Required task:
Rewrite the lines of every entry with "Peak position" changed to "Highest position" and nothing else altered, leaving out the pictures.
[Records for the task start]
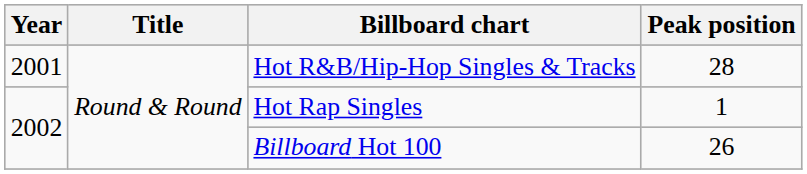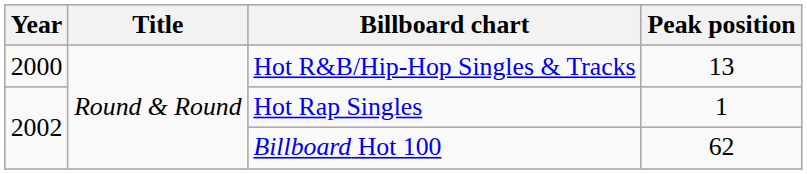Hot R&B/Hip-Hop Singles & Tracks | Year: 2001 -> 2000
Hot R&B/Hip-Hop Singles & Tracks | Peak position: 28 -> 13
Billboard Hot 100 | Peak position: 26 -> 62
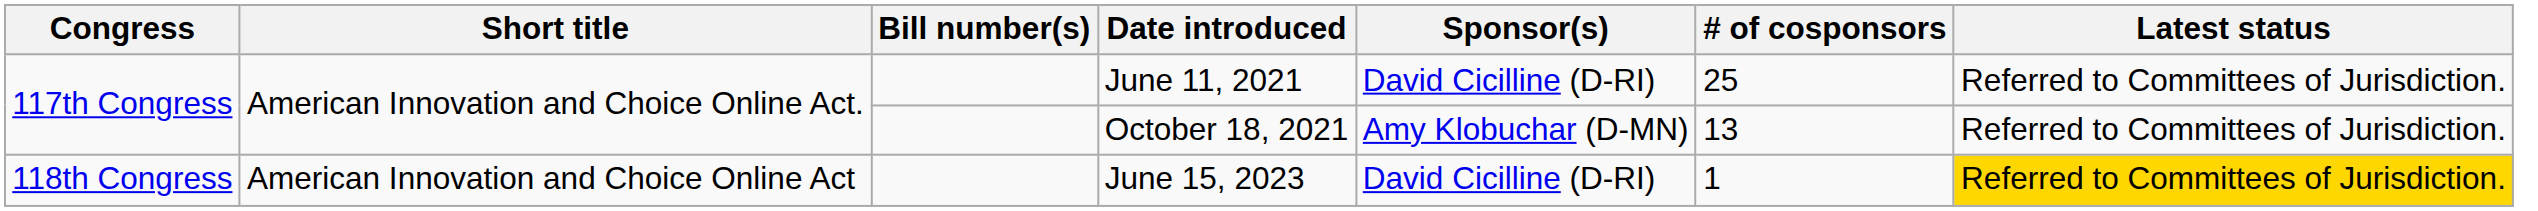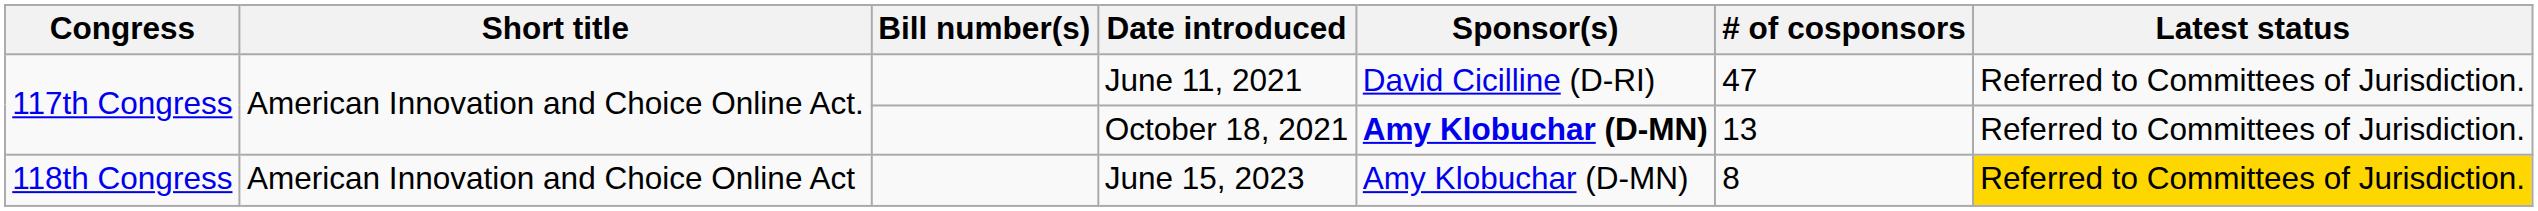June 11, 2021 | # of cosponsors: 25 -> 47
October 18, 2021 | Sponsor(s): normal -> bold
June 15, 2023 | Sponsor(s): David Cicilline (D-RI) -> Amy Klobuchar (D-MN)
June 15, 2023 | # of cosponsors: 1 -> 8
[Records for the task end]
Task output:
Hot R&B/Hip-Hop Singles & Tracks | Year: 2001 -> 2000
Hot R&B/Hip-Hop Singles & Tracks | Highest position: 28 -> 13
Billboard Hot 100 | Highest position: 26 -> 62
June 11, 2021 | # of cosponsors: 25 -> 47
October 18, 2021 | Sponsor(s): normal -> bold
June 15, 2023 | Sponsor(s): David Cicilline (D-RI) -> Amy Klobuchar (D-MN)
June 15, 2023 | # of cosponsors: 1 -> 8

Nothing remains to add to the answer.